⟨
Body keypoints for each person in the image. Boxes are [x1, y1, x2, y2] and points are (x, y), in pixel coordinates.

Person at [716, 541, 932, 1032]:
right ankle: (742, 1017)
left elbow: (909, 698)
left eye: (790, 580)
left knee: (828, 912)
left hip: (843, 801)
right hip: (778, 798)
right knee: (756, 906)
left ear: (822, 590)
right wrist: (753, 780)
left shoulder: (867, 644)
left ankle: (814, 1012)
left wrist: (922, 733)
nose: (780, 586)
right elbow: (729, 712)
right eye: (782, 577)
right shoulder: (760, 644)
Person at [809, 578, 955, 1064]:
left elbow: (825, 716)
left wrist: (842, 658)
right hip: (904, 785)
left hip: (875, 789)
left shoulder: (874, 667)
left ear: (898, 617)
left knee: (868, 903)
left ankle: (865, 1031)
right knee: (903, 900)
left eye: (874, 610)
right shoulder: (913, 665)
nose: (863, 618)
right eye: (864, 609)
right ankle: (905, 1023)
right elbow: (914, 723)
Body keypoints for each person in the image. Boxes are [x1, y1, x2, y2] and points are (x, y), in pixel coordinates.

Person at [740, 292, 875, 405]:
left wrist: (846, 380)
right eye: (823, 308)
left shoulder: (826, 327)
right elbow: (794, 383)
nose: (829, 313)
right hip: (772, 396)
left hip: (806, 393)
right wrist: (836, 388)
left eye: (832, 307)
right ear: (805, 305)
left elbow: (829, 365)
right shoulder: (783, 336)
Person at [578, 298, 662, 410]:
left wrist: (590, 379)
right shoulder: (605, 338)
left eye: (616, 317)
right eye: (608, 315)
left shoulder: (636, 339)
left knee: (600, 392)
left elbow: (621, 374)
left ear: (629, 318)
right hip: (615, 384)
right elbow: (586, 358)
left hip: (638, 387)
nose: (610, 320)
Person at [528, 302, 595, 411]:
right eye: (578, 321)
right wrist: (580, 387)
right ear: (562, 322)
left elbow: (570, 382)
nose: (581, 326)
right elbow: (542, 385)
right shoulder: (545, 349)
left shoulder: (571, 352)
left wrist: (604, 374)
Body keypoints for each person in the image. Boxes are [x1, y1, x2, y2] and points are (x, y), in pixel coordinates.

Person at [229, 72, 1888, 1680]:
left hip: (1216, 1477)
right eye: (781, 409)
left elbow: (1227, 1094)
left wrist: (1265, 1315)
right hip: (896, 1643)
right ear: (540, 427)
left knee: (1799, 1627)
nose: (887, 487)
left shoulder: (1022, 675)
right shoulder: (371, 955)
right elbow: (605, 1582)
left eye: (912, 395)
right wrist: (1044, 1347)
⟩
## PROBLEM REQUIREMENTS
Using the records above, gather all lines where the string "knee" is present.

## EXERCISE ANSWER
left knee: (828, 912)
right knee: (756, 906)
left knee: (868, 903)
right knee: (903, 900)
left knee: (600, 392)
left knee: (1799, 1627)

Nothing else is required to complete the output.